## Activity
Please set out every line of text in the records below as a JSON list of strings, one string per line, with blank lines left out.

## Input data
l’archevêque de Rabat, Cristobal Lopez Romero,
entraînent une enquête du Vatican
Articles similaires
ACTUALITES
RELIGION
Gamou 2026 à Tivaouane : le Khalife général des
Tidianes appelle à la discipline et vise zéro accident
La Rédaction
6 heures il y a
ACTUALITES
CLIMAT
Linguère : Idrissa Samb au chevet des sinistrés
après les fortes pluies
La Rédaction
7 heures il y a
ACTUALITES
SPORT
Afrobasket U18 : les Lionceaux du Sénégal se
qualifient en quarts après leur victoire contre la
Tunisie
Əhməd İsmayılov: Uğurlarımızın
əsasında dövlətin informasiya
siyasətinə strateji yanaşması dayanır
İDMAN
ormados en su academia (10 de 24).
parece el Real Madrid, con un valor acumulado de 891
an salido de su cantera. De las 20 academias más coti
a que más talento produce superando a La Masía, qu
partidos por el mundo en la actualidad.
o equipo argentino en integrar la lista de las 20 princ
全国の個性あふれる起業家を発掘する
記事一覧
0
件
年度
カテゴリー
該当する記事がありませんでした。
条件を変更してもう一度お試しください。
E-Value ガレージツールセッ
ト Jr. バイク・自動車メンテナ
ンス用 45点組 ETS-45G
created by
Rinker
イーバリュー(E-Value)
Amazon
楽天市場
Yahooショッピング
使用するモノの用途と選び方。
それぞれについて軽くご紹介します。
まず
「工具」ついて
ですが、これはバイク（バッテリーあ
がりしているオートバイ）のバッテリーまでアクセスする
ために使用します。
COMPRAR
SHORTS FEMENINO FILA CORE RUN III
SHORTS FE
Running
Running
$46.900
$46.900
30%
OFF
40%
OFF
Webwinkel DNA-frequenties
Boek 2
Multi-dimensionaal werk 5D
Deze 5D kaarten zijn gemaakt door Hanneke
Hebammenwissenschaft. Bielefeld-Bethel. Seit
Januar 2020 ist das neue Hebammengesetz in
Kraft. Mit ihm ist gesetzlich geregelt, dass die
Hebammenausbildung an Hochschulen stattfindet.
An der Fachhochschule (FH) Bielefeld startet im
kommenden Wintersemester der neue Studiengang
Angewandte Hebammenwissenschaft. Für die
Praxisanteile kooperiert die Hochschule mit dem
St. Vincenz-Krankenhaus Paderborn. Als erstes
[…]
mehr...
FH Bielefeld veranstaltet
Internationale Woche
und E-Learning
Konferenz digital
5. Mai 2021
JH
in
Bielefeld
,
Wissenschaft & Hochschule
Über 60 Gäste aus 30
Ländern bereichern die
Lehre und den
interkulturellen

## Response area
[
  "l’archevêque de Rabat, Cristobal Lopez Romero,",
  "entraînent une enquête du Vatican",
  "Articles similaires",
  "ACTUALITES",
  "RELIGION",
  "Gamou 2026 à Tivaouane : le Khalife général des",
  "Tidianes appelle à la discipline et vise zéro accident",
  "La Rédaction",
  "6 heures il y a",
  "ACTUALITES",
  "CLIMAT",
  "Linguère : Idrissa Samb au chevet des sinistrés",
  "après les fortes pluies",
  "La Rédaction",
  "7 heures il y a",
  "ACTUALITES",
  "SPORT",
  "Afrobasket U18 : les Lionceaux du Sénégal se",
  "qualifient en quarts après leur victoire contre la",
  "Tunisie",
  "Əhməd İsmayılov: Uğurlarımızın",
  "əsasında dövlətin informasiya",
  "siyasətinə strateji yanaşması dayanır",
  "İDMAN",
  "ormados en su academia (10 de 24).",
  "parece el Real Madrid, con un valor acumulado de 891",
  "an salido de su cantera. De las 20 academias más coti",
  "a que más talento produce superando a La Masía, qu",
  "partidos por el mundo en la actualidad.",
  "o equipo argentino en integrar la lista de las 20 princ",
  "全国の個性あふれる起業家を発掘する",
  "記事一覧",
  "0",
  "件",
  "年度",
  "カテゴリー",
  "該当する記事がありませんでした。",
  "条件を変更してもう一度お試しください。",
  "E-Value ガレージツールセッ",
  "ト Jr. バイク・自動車メンテナ",
  "ンス用 45点組 ETS-45G",
  "created by",
  "Rinker",
  "イーバリュー(E-Value)",
  "Amazon",
  "楽天市場",
  "Yahooショッピング",
  "使用するモノの用途と選び方。",
  "それぞれについて軽くご紹介します。",
  "まず",
  "「工具」ついて",
  "ですが、これはバイク（バッテリーあ",
  "がりしているオートバイ）のバッテリーまでアクセスする",
  "ために使用します。",
  "COMPRAR",
  "SHORTS FEMENINO FILA CORE RUN III",
  "SHORTS FE",
  "Running",
  "Running",
  "$46.900",
  "$46.900",
  "30%",
  "OFF",
  "40%",
  "OFF",
  "Webwinkel DNA-frequenties",
  "Boek 2",
  "Multi-dimensionaal werk 5D",
  "Deze 5D kaarten zijn gemaakt door Hanneke",
  "Hebammenwissenschaft. Bielefeld-Bethel. Seit",
  "Januar 2020 ist das neue Hebammengesetz in",
  "Kraft. Mit ihm ist gesetzlich geregelt, dass die",
  "Hebammenausbildung an Hochschulen stattfindet.",
  "An der Fachhochschule (FH) Bielefeld startet im",
  "kommenden Wintersemester der neue Studiengang",
  "Angewandte Hebammenwissenschaft. Für die",
  "Praxisanteile kooperiert die Hochschule mit dem",
  "St. Vincenz-Krankenhaus Paderborn. Als erstes",
  "[…]",
  "mehr...",
  "FH Bielefeld veranstaltet",
  "Internationale Woche",
  "und E-Learning",
  "Konferenz digital",
  "5. Mai 2021",
  "JH",
  "in",
  "Bielefeld",
  ",",
  "Wissenschaft & Hochschule",
  "Über 60 Gäste aus 30",
  "Ländern bereichern die",
  "Leh\u0002re und den",
  "interkulturellen"
]